No. It requires federal approval (FERC Section 203), HSR review, and state commission approvals in affected jurisdictions. Closing is targeted for the second half of 2027, but timing can move based on regulatory proceedings.

What does the merger change for data center delivery timelines in Virginia?

Expect tighter competition for transformer factory slots and a single, more influential counterparty on interconnection sequencing. Projects not aligned with the combined utility’s capital plan should model longer equipment lead times and potential queue reprioritization.

How should I reflect PJM capacity prices in my underwriting?

Reference the latest PJM auction outcomes and zonal adders, including the December 2025 auction that cleared at the FERC-imposed cap.

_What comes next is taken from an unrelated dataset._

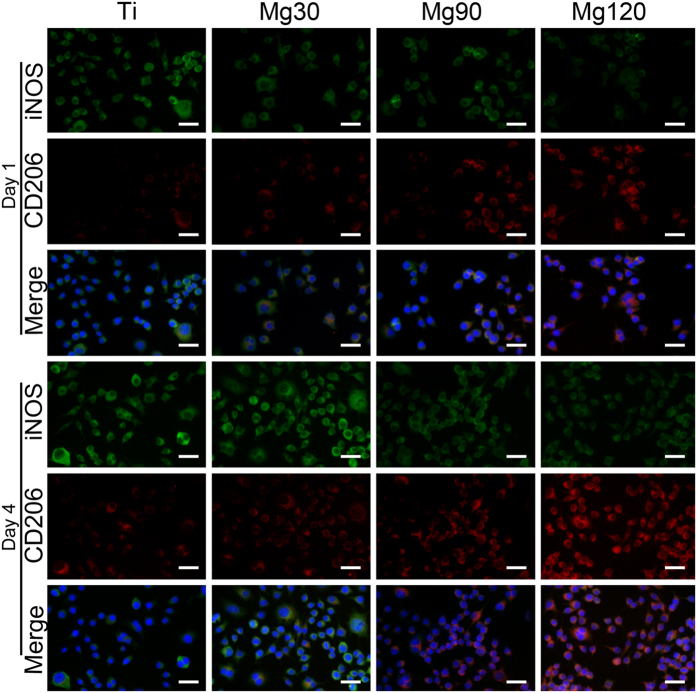
Images of immunofluorescent staining of the RAW cells adhered to various surfaces.iNOS (green fluorophore) indicates M1 macrophages; CD206 (red fluorophore) indicates M2 macrophages; nuclei are stained with DAPI (blue fluorophore); scale bar: 100 μm. (iNOS: inducible nitric oxide synthase; CD206: cluster of differentiation 206; DAPI: 4′,6-diamidino-2-phenylindole).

Build sensitivity cases for price persistence and potential design changes from ongoing FERC/PJM proceedings.

Does behind-the-meter (BTM) generation still pencil?

Often, but economics are site-specific. Monitor PJM’s evolving BTM thresholds and co-location rules. In some cases, hybrid utility supply plus BTM storage can reduce exposure to capacity and peak pricing while preserving reliability.

What’s the biggest mistake sponsors make post-announcement?

Treating the merger as a press release, not a schedule risk. Interconnection, equipment procurement, and approval calendars must be explicit model variables with defined remedies if timelines slip.

Next Steps

Convert announcement noise into underwriting clarity with a short, repeatable cadence:

  • Stand up a quarterly utility exposure review: interconnection status, equipment POs, and rate filings across Dominion/FPL territories.

  • Re-price capacity annually using the most recent PJM auction and compliance updates; adjust lease structures where capacity adders materially move NOI.

  • Run a parallel BTM screen on all Virginia/PJM candidates to identify co-location or hybrid options compliant with PJM’s latest guidance.

  • Document remedies for power delay in term sheets (abatement windows, temporary generation, staged energization) before capex hardens.

  • Create a regulatory Gantt: FERC, HSR, SCC/NCUC/PSCSC, PJM filings; tie COD bands to milestone ranges.